==== Text section

The two worlds, in which Ivan Lunati feels at home, can be seen on his office wall immediately to the left of the entry: photos of him hurtling downhill through the deep powder near Verbier. And right next to it, a whiteboard with notes, sketches, integrals, differentials ... – a "wall of ideas" because creative research work is easier for him when he's on the move.

The physicist, who heads one of Empa's scientific labs since February 2020, has enough tricky tasks. For example, the questions of where and how corona viruses spread – whether in cable cars and classrooms or throughout Switzerland and Germany. The results of this research triggered a massive response – and many media appearances with fellow researcher Hossein Gorji from his team. A topic that certainly facilitated the start of the new lab.

Ivan Lunati

Career: Postdoctoral studies at ETH Zurich, Institute of Fluid Dynamics, Senior Scientist at ETH Lausanne, SNSF Professorship at the University of Lausanne, Institute of Earth Sciences. Since February 2020 Empa Head of Department.

Science: Physics studies at the University of Milan, PhD at ETH Zurich, research on porous media, fluid dynamics, multiscale modeling, data science and other fields with numerous publications. Member of numerous expert committees and panelist for funding agencies.

========
==== Recorded information

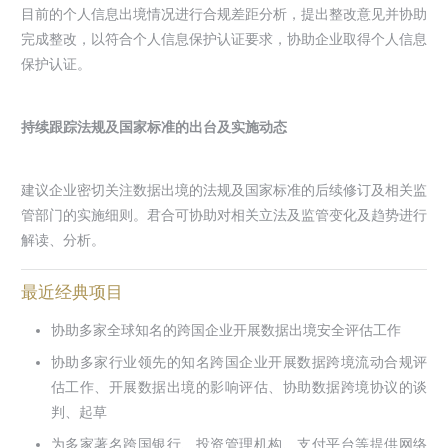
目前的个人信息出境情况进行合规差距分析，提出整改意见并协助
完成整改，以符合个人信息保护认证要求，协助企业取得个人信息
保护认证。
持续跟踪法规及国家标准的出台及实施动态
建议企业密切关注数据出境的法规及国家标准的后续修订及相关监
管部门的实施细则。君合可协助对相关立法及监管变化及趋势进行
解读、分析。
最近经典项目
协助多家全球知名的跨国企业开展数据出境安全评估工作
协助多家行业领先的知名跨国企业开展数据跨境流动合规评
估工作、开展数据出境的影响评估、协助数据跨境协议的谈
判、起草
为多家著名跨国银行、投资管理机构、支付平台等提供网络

========
==== Recorded information

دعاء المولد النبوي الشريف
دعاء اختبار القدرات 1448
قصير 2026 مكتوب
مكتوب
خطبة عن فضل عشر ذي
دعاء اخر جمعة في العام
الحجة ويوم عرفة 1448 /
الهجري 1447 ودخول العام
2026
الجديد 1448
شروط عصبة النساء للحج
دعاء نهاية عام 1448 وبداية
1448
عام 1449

========

- Work to complete -
Pick up the profile of Ivan Lunati after its final sentence and write the next part. The records were taken from a separate source and are unrelated to the profile of Ivan Lunati.

- Answer box -
The pandemic as a source of ideas

But why Covid scenarios, of all things, which so many researchers have been jumping on since the beginning of the pandemic? Out of curiosity! Lunati studied the scientific literature on the spread of aerosols along with viruses and found quite a few open questions. "My life was so affected by masks and hygiene and distance rules," he said, "I wanted to understand why my world was suddenly upside down." And everyday work even more difficult: Home office and other measures certainly didn't make establishing the lab any easier, Lunati adds.

In the meantime, his team has taken shape: three senior researchers plus postdocs, students and experienced technicians are already staffing the lab, which also includes a water and a wind tunnel – large-scale infrastructure for experiments that can be used to explore complex flow phenomena.

For example, for Covid research. To better understand how droplets containing pathogens move and spread in the air, the team developed a "cough machine." As if from lungs, two piston tubes exhale compressed air from a "mouth" with relative humidity, temperature, and droplets as if from a human. Two cameras in the wind tunnel record how the droplets move about. Using tiny particles to visualize air movements, more accurate models can be developed of how viruses spread in real life.

This is uncharted territory for Lunati and his team, who have all the more experience in other areas. His long-standing research interest is porous media. And the question: How can we describe mathematically which substances move how in those media? A picture on the lab's homepage illustrates how tricky this is: What appears to be a tangle of colored worm tubes shows the shape of air penetrating a sandstone with tiny pores, the physicist explains with a point of his finger – displacing water that was there before.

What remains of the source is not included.